Wolfe stared at the puddle of blood on the sidewalk and thought, No way I’m staying here to answer police questions.
He had an unregistered gun—and there were a whole lot of questions he didn’t want to answer. He turned and strode away, not too fast, slipping between the nearest buildings at the first opportunity.
He looked around the corner of the buildings, back to the site of the shooting. A cop car was just pulling up. Officers were getting out, gesturing at the blood, then looking around in confusion.
Then an ambulance drove up, and stopped in the street by the patrol cars.
Wolfe watched as an EMT got out, and he could read the body language of the EMT and the two cops pretty clearly.
Puzzlement. They seem surprised to find no one there.
#
“But you’re sure this is the hospital they’d have come to?” Wolfe asked.
“Yes, I’m sure of it,” the Admissions Nurse told him. She was a squat, thick-bodied woman in a pink-white uniform with a lot of dyed blond hair piled up on top of her head. She sniffed a lot as she talked to him. Allergies.
Wolfe glanced nervously around the admissions lobby. “This place is only, like, three blocks from the hospital… why would they take him anywhere else? You’re saying he’s not here at all?”
“That’s what I’m telling you, sir! No gunshot victims have been brought in, no one of that description. No one like that at all…”
Ishould get out of here. Fast.
Wolfe knew instinctively that his witnessing the shooting made him a target as well. And this hospital lobby was too exposed.
He turned and walked across the lobby and out the door into a slight drizzle of cold rain. He looked around for that van, for anyone who seemed a threat. And for a moment… everyone seemed like a threat. That black mailman who was glancing at him as he walked by; that taxi driver pulling up, probably just waiting for a patient leaving the hospital; that lady walking her dog. They all seemed inexplicably sinister in that moment.
Wolfe chuckled at his own nervousness, going quickly down the steps to the sidewalk. He glanced around again, and saw no one else except an old lady with a walker—and decided he probably didn’t have to worry about her.
Still, he was going to have to watch his back awhile.
He set off down the sidewalk, thinking.
So if Pearce isn’t here… where is he? What the hell is going on?

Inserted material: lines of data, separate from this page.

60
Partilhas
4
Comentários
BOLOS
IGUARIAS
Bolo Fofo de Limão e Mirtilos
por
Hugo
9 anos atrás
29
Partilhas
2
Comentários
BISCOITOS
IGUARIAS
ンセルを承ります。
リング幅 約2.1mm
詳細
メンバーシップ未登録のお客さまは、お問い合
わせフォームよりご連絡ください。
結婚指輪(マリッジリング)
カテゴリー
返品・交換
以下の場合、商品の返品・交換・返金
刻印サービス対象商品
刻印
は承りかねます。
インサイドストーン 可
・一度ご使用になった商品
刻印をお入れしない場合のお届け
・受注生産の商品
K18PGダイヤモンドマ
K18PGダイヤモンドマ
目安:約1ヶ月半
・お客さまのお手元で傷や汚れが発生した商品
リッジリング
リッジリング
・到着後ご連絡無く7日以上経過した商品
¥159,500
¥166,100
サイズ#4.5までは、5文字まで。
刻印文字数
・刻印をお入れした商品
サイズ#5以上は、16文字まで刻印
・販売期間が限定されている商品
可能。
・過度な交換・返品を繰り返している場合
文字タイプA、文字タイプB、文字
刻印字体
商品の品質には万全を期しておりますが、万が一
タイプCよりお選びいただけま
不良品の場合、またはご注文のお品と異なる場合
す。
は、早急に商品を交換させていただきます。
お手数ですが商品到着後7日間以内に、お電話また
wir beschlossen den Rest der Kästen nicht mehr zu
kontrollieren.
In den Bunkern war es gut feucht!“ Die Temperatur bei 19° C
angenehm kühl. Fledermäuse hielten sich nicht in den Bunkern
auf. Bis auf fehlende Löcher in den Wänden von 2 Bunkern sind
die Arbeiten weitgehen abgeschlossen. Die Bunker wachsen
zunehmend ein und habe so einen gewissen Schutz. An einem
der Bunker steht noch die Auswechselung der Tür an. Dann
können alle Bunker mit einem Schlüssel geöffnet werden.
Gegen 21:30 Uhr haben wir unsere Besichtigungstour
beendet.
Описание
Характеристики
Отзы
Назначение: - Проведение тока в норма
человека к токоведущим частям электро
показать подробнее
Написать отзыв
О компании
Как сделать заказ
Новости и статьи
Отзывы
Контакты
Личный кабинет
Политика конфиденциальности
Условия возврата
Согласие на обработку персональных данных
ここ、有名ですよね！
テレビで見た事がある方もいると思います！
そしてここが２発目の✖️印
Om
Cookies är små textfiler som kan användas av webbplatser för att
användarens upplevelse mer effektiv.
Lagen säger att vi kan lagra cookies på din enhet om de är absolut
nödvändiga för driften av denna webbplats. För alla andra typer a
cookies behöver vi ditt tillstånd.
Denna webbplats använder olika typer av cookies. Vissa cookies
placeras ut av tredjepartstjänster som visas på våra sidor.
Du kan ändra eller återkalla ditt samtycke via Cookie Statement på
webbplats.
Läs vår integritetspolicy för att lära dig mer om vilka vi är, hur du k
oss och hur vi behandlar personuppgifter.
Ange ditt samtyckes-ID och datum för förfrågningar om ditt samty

The EMT had told him that Pearce would be taken here, to this hospital. But no one had been brought here by ambulance for more than half an hour. And last time someone had been brought in, they’d had a broken leg, not a bullet wound. And no one Pearce’s age, or color had come in by ambulance. The lobby admissions nurse had been the fourth hospital worker Wolfe had asked. He’d asked the nurses in the ER, he’d even asked a guy mopping up the ER waiting room.
No one named Pearce—no one fitting Pearce’s description. No gunshot victims at this hospital. Yet the ER routinely got patients in through the CFR ambulance company.